Dat ze niet moeten vragen naar je leefstijl, maar alleen maar behandelingen moeten blijven uitschrijven?
Ik heb er allemaal geen zin meer in, ik wil gewoon mijn leven leven, zonder aan ziek zijn te denken, maar ik ben gebonden aan mijn afspraken in het ziekenhuis, want ik heb mijn (lichte!) medicatie nodig…
Dus ja, daar denk ik wel eens aan.
(En dat ik “genees”kunde wil, geen “ziekte”kunde!)
En dat het leven heel snel veel duurder wordt. En dat dat veel mensen veel stress geeft. En dat stress en angst ziek maken.
En of de overheid dat wel beseft. Ze hebben wel (megaveel) geld voor dingen die achteraf gezien niet veel deden, maar niet voor dingen die er wel toe doen en heel hard nodig zijn.
En of de overheid überhaupt het beste voor heeft met haar volk, of eerder met zichzelf.
En of dat nog lang zo zal blijven.
En als deze manier van regeren ooit stopt, wat dan in de plaats gaat komen.
Dus ja, daar denk ik wel eens over na.
En of straks alles terug opnieuw gaat beginnen.
En waar we naartoe evolueren.
En over het hoe en waarom van (gezonde en ongezonde) voeding.
En of er ooit íets van mijn droomwereld zal komen. Of dat ik echt wel heel erg naïef ben.
Ik heb dat niet allemaal verteld tijdens dat gesprek, het komt nu allemaal tegelijk naar boven, en dan heb ik de helft van wat in mijn hoofd ronddwaalt nog niet eens opgeschreven, maar ik begon toen wel te huilen. Ik kon niet ophouden.
Ik wil zó graag dat zó veel dingen veranderen…
Ik kreeg te horen dat dat nadenken over dingen zich fysiek vastzet bij mij en dat dat me heel veel energie kost.
En dat elk zijn pad te gaan heeft.
En, zoals ik wel al vaker gelezen heb, als ik met dingen zit, dat ik er dan actief iets mee of aan moet doen, óf moet loslaten en vertrouwen hebben in het universum dat het wel goed komt.
Dat loslaten is toch een thema dat heel vaak terug komt bij mij, en waar ik overduidelijk niet zo goed in ben.

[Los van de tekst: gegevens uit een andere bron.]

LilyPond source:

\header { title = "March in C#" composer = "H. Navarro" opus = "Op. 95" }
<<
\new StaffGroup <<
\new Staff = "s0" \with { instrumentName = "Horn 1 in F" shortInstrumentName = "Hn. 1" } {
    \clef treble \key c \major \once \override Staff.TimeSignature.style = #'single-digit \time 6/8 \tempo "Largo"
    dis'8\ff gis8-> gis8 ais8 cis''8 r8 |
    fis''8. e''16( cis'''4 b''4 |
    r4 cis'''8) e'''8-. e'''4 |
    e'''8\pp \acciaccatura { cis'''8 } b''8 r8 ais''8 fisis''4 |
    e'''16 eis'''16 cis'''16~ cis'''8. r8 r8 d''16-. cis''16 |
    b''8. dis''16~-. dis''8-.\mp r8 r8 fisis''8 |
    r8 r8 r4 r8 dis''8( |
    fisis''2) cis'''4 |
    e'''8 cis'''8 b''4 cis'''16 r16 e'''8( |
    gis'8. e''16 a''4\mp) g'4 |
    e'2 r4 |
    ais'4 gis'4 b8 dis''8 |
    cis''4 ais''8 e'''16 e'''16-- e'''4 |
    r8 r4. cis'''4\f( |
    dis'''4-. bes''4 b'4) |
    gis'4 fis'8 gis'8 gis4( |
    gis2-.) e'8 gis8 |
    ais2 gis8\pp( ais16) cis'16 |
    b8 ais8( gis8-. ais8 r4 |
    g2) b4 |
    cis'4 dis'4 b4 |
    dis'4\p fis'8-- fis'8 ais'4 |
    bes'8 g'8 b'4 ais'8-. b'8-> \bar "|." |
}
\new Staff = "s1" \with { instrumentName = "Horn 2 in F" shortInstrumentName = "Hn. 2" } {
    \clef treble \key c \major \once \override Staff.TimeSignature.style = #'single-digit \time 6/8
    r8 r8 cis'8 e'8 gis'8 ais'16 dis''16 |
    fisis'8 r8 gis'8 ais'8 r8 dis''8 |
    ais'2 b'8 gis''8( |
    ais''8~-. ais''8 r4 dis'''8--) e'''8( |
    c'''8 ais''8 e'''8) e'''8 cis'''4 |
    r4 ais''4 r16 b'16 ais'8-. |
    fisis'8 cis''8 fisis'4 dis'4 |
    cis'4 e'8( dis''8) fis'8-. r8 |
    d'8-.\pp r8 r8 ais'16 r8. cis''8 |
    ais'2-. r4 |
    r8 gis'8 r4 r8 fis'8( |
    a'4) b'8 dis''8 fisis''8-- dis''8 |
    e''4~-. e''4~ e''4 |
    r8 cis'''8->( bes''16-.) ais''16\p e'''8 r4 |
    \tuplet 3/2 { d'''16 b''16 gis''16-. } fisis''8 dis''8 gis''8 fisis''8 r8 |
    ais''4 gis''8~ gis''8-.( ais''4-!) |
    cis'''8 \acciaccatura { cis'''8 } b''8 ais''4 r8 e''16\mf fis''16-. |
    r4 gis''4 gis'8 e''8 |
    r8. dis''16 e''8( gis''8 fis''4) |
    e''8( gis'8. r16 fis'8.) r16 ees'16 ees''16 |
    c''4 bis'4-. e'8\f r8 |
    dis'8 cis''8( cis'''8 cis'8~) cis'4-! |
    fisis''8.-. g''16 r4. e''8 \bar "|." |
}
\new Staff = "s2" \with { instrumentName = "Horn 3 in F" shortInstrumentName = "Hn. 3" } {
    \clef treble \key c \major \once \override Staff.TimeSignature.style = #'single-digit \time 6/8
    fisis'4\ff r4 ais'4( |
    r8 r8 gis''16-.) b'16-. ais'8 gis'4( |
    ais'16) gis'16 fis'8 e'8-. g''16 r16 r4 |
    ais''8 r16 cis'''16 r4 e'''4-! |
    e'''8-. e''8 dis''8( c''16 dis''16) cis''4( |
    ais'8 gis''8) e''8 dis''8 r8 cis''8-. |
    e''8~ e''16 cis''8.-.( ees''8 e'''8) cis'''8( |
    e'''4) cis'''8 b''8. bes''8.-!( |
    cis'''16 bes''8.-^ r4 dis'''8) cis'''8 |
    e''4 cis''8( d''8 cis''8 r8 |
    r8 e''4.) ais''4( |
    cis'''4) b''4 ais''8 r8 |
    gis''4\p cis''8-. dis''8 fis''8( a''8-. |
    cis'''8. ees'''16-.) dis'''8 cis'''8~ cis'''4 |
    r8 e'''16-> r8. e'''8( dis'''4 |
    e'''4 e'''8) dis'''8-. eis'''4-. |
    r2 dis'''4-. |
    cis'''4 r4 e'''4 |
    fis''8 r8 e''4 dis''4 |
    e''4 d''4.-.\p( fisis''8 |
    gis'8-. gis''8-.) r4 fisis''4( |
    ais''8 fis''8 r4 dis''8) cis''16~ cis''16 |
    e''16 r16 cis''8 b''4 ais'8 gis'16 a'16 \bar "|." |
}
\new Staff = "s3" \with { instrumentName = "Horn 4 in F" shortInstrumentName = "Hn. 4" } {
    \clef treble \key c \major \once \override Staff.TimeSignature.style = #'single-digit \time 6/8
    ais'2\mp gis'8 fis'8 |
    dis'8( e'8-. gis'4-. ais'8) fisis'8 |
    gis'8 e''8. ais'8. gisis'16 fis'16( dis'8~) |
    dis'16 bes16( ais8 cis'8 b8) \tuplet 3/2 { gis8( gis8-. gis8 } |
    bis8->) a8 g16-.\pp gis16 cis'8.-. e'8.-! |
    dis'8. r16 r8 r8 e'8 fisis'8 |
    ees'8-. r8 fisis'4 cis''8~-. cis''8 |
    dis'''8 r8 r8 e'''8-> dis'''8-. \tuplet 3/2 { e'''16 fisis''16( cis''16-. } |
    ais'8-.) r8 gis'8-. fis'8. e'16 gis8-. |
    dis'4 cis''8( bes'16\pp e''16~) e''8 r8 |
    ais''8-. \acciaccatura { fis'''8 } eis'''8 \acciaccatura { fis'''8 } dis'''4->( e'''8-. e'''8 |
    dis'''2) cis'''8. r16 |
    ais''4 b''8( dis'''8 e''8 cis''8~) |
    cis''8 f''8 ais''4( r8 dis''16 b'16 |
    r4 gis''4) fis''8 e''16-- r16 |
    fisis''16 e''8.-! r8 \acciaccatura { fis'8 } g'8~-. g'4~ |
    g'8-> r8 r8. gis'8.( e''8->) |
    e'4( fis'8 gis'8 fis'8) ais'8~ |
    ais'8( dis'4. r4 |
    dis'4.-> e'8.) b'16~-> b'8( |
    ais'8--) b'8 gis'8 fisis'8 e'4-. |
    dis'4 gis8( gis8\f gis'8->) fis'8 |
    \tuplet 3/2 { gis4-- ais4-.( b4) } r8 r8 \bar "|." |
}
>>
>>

Dan zou ik er dus iets aan moeten doen.
Maar wat? Er (wééral) over schrijven zet niet veel zoden aan de dijk, hé.
En in mijn eentje voel ik me maar klein.
Een druppel op een hete plaat.
Of een druppel in een oceaan? Één druppel kleeft in een oceaan vast aan vele andere druppels, en die weer aan nog vele andere, dat moet toch ook een effect hebben dan?